[[ Input for this task, beginning ]]
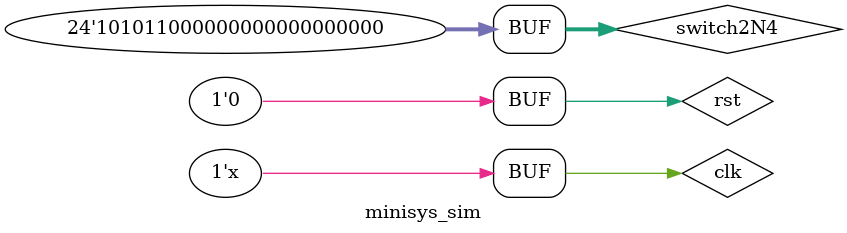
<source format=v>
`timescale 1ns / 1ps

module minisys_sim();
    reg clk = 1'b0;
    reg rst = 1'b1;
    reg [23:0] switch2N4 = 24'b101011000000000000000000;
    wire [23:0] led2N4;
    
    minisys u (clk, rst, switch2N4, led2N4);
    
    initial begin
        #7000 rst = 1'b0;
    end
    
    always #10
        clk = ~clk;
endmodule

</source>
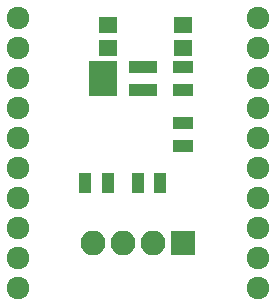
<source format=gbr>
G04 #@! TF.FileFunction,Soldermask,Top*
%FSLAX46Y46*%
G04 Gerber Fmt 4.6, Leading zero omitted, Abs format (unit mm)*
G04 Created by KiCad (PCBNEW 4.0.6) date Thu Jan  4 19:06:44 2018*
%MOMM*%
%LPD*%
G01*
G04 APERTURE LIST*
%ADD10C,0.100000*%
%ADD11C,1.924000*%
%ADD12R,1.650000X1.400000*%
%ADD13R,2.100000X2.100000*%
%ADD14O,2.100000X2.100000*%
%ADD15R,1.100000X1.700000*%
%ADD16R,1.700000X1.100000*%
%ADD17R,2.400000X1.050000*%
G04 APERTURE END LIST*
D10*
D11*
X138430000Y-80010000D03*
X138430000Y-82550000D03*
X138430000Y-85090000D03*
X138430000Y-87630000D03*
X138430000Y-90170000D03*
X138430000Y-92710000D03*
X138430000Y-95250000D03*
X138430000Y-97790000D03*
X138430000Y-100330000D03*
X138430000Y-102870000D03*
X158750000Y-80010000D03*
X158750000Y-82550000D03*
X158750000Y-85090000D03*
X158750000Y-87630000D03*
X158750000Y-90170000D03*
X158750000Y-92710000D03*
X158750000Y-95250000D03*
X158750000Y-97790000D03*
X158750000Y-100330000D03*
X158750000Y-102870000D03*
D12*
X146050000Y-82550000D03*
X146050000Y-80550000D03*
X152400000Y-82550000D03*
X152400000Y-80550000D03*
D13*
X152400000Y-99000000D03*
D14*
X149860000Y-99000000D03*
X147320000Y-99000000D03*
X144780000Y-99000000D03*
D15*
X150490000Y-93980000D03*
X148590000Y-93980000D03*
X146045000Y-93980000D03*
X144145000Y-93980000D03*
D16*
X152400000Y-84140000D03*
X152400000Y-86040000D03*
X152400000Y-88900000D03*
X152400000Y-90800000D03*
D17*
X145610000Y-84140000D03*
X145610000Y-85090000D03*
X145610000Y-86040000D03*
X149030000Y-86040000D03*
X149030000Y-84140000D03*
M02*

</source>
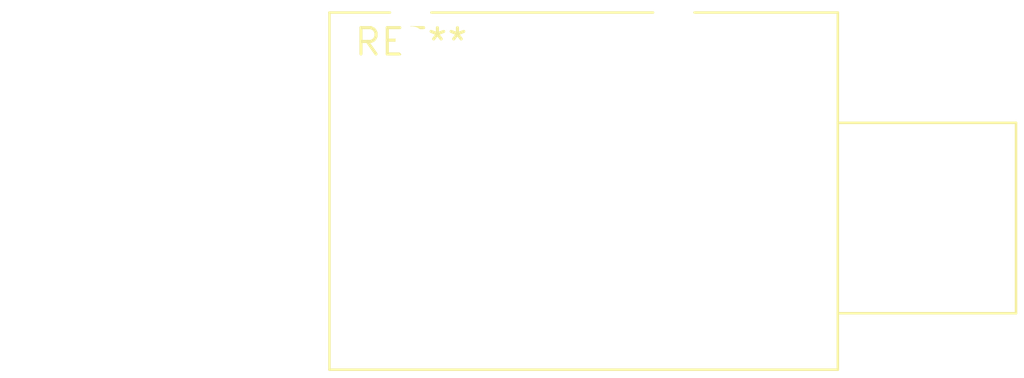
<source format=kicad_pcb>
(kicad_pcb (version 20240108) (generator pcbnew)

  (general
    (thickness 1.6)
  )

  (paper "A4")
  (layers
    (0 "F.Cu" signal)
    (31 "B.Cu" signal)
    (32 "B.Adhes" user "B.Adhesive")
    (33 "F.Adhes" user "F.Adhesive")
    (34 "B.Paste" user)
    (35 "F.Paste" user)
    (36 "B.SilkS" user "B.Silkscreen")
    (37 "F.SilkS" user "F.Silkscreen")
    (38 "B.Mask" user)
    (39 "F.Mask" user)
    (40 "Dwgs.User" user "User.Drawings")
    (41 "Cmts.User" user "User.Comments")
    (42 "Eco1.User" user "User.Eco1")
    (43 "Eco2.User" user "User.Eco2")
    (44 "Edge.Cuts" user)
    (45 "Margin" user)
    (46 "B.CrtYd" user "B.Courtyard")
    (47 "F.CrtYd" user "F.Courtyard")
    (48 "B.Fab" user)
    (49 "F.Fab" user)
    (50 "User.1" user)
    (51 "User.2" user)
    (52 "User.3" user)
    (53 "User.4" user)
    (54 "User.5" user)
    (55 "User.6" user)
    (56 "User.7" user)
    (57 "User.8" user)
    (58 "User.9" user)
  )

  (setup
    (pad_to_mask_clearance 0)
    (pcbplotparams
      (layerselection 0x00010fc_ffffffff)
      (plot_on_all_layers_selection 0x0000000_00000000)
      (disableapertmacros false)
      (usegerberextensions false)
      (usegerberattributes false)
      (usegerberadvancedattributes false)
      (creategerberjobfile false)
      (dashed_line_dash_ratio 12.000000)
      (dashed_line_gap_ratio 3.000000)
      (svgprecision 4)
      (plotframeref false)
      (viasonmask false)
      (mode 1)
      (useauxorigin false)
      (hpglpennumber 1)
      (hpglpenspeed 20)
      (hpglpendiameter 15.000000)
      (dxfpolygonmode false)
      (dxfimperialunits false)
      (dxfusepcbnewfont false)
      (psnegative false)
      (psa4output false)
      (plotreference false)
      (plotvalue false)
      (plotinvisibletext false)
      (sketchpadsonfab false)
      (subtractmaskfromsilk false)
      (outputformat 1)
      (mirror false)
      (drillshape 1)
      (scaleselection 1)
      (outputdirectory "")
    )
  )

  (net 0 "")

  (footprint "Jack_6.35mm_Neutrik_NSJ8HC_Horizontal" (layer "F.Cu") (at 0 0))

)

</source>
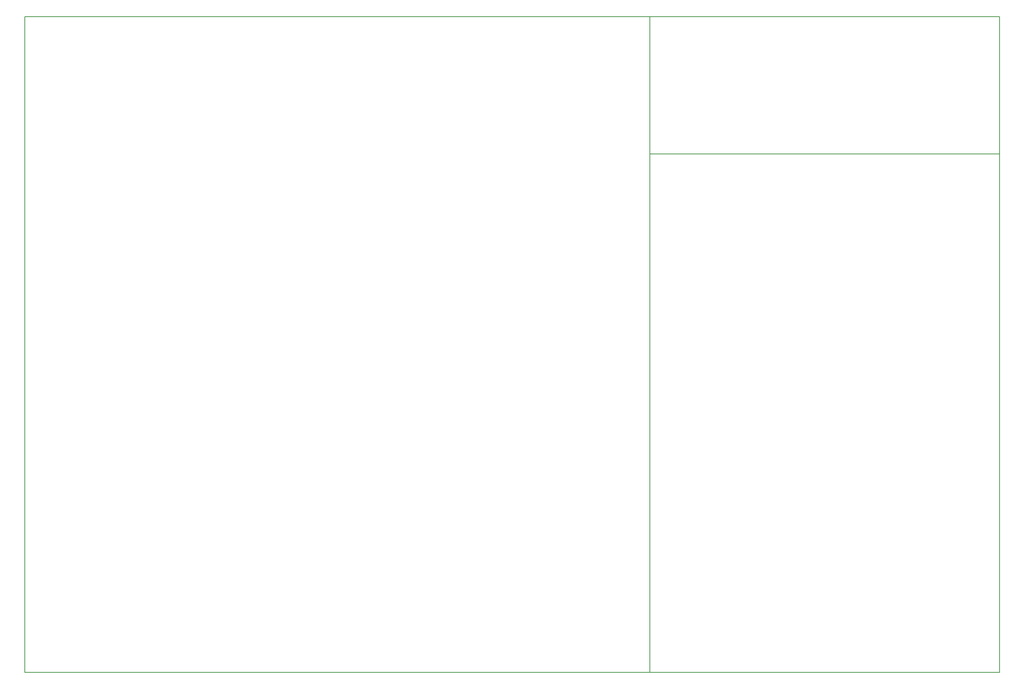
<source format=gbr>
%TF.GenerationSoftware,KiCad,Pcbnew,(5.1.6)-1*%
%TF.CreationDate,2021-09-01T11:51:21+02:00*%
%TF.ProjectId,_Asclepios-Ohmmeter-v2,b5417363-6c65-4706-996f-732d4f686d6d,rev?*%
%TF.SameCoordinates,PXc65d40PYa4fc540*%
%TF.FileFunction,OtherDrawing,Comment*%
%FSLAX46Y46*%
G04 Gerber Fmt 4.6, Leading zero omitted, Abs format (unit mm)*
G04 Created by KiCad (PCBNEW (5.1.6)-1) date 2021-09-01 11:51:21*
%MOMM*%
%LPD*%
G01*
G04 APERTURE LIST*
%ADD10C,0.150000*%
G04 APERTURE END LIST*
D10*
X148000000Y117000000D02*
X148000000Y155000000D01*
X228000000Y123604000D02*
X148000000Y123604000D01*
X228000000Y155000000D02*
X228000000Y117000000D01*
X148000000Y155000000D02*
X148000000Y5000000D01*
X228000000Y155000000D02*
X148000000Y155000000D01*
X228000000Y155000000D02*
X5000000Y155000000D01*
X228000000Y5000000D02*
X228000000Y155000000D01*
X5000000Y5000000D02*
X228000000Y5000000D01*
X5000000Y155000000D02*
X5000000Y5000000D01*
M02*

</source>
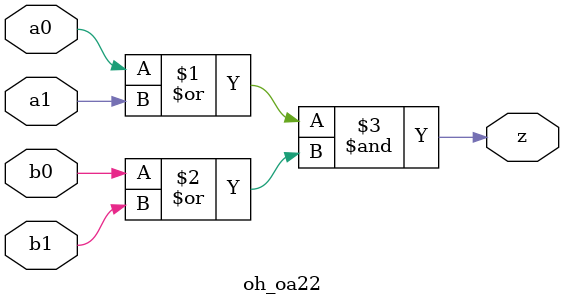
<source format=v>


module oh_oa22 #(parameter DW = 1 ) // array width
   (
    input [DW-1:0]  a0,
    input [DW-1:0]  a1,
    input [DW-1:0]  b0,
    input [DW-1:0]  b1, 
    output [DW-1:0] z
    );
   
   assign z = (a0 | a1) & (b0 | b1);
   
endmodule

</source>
[[ Input for this task, end ]]
▶ **Task goal**
What you return must match the records letter for letter, except that the pictures stay out.

▶ **Answer box**
<source format=v>
`timescale 1ns / 1ps

module minisys_sim();
    reg clk = 1'b0;
    reg rst = 1'b1;
    reg [23:0] switch2N4 = 24'b101011000000000000000000;
    wire [23:0] led2N4;
    
    minisys u (clk, rst, switch2N4, led2N4);
    
    initial begin
        #7000 rst = 1'b0;
    end
    
    always #10
        clk = ~clk;
endmodule

</source>
<source format=gbr>
G04 #@! TF.FileFunction,Soldermask,Top*
%FSLAX46Y46*%
G04 Gerber Fmt 4.6, Leading zero omitted, Abs format (unit mm)*
G04 Created by KiCad (PCBNEW 4.0.6) date Thu Jan  4 19:06:44 2018*
%MOMM*%
%LPD*%
G01*
G04 APERTURE LIST*
%ADD10C,0.100000*%
%ADD11C,1.924000*%
%ADD12R,1.650000X1.400000*%
%ADD13R,2.100000X2.100000*%
%ADD14O,2.100000X2.100000*%
%ADD15R,1.100000X1.700000*%
%ADD16R,1.700000X1.100000*%
%ADD17R,2.400000X1.050000*%
G04 APERTURE END LIST*
D10*
D11*
X138430000Y-80010000D03*
X138430000Y-82550000D03*
X138430000Y-85090000D03*
X138430000Y-87630000D03*
X138430000Y-90170000D03*
X138430000Y-92710000D03*
X138430000Y-95250000D03*
X138430000Y-97790000D03*
X138430000Y-100330000D03*
X138430000Y-102870000D03*
X158750000Y-80010000D03*
X158750000Y-82550000D03*
X158750000Y-85090000D03*
X158750000Y-87630000D03*
X158750000Y-90170000D03*
X158750000Y-92710000D03*
X158750000Y-95250000D03*
X158750000Y-97790000D03*
X158750000Y-100330000D03*
X158750000Y-102870000D03*
D12*
X146050000Y-82550000D03*
X146050000Y-80550000D03*
X152400000Y-82550000D03*
X152400000Y-80550000D03*
D13*
X152400000Y-99000000D03*
D14*
X149860000Y-99000000D03*
X147320000Y-99000000D03*
X144780000Y-99000000D03*
D15*
X150490000Y-93980000D03*
X148590000Y-93980000D03*
X146045000Y-93980000D03*
X144145000Y-93980000D03*
D16*
X152400000Y-84140000D03*
X152400000Y-86040000D03*
X152400000Y-88900000D03*
X152400000Y-90800000D03*
D17*
X145610000Y-84140000D03*
X145610000Y-85090000D03*
X145610000Y-86040000D03*
X149030000Y-86040000D03*
X149030000Y-84140000D03*
M02*

</source>
<source format=kicad_pcb>
(kicad_pcb (version 20240108) (generator pcbnew)

  (general
    (thickness 1.6)
  )

  (paper "A4")
  (layers
    (0 "F.Cu" signal)
    (31 "B.Cu" signal)
    (32 "B.Adhes" user "B.Adhesive")
    (33 "F.Adhes" user "F.Adhesive")
    (34 "B.Paste" user)
    (35 "F.Paste" user)
    (36 "B.SilkS" user "B.Silkscreen")
    (37 "F.SilkS" user "F.Silkscreen")
    (38 "B.Mask" user)
    (39 "F.Mask" user)
    (40 "Dwgs.User" user "User.Drawings")
    (41 "Cmts.User" user "User.Comments")
    (42 "Eco1.User" user "User.Eco1")
    (43 "Eco2.User" user "User.Eco2")
    (44 "Edge.Cuts" user)
    (45 "Margin" user)
    (46 "B.CrtYd" user "B.Courtyard")
    (47 "F.CrtYd" user "F.Courtyard")
    (48 "B.Fab" user)
    (49 "F.Fab" user)
    (50 "User.1" user)
    (51 "User.2" user)
    (52 "User.3" user)
    (53 "User.4" user)
    (54 "User.5" user)
    (55 "User.6" user)
    (56 "User.7" user)
    (57 "User.8" user)
    (58 "User.9" user)
  )

  (setup
    (pad_to_mask_clearance 0)
    (pcbplotparams
      (layerselection 0x00010fc_ffffffff)
      (plot_on_all_layers_selection 0x0000000_00000000)
      (disableapertmacros false)
      (usegerberextensions false)
      (usegerberattributes false)
      (usegerberadvancedattributes false)
      (creategerberjobfile false)
      (dashed_line_dash_ratio 12.000000)
      (dashed_line_gap_ratio 3.000000)
      (svgprecision 4)
      (plotframeref false)
      (viasonmask false)
      (mode 1)
      (useauxorigin false)
      (hpglpennumber 1)
      (hpglpenspeed 20)
      (hpglpendiameter 15.000000)
      (dxfpolygonmode false)
      (dxfimperialunits false)
      (dxfusepcbnewfont false)
      (psnegative false)
      (psa4output false)
      (plotreference false)
      (plotvalue false)
      (plotinvisibletext false)
      (sketchpadsonfab false)
      (subtractmaskfromsilk false)
      (outputformat 1)
      (mirror false)
      (drillshape 1)
      (scaleselection 1)
      (outputdirectory "")
    )
  )

  (net 0 "")

  (footprint "Jack_6.35mm_Neutrik_NSJ8HC_Horizontal" (layer "F.Cu") (at 0 0))

)

</source>
<source format=gbr>
%TF.GenerationSoftware,KiCad,Pcbnew,(5.1.6)-1*%
%TF.CreationDate,2021-09-01T11:51:21+02:00*%
%TF.ProjectId,_Asclepios-Ohmmeter-v2,b5417363-6c65-4706-996f-732d4f686d6d,rev?*%
%TF.SameCoordinates,PXc65d40PYa4fc540*%
%TF.FileFunction,OtherDrawing,Comment*%
%FSLAX46Y46*%
G04 Gerber Fmt 4.6, Leading zero omitted, Abs format (unit mm)*
G04 Created by KiCad (PCBNEW (5.1.6)-1) date 2021-09-01 11:51:21*
%MOMM*%
%LPD*%
G01*
G04 APERTURE LIST*
%ADD10C,0.150000*%
G04 APERTURE END LIST*
D10*
X148000000Y117000000D02*
X148000000Y155000000D01*
X228000000Y123604000D02*
X148000000Y123604000D01*
X228000000Y155000000D02*
X228000000Y117000000D01*
X148000000Y155000000D02*
X148000000Y5000000D01*
X228000000Y155000000D02*
X148000000Y155000000D01*
X228000000Y155000000D02*
X5000000Y155000000D01*
X228000000Y5000000D02*
X228000000Y155000000D01*
X5000000Y5000000D02*
X228000000Y5000000D01*
X5000000Y155000000D02*
X5000000Y5000000D01*
M02*

</source>
<source format=v>


module oh_oa22 #(parameter DW = 1 ) // array width
   (
    input [DW-1:0]  a0,
    input [DW-1:0]  a1,
    input [DW-1:0]  b0,
    input [DW-1:0]  b1, 
    output [DW-1:0] z
    );
   
   assign z = (a0 | a1) & (b0 | b1);
   
endmodule

</source>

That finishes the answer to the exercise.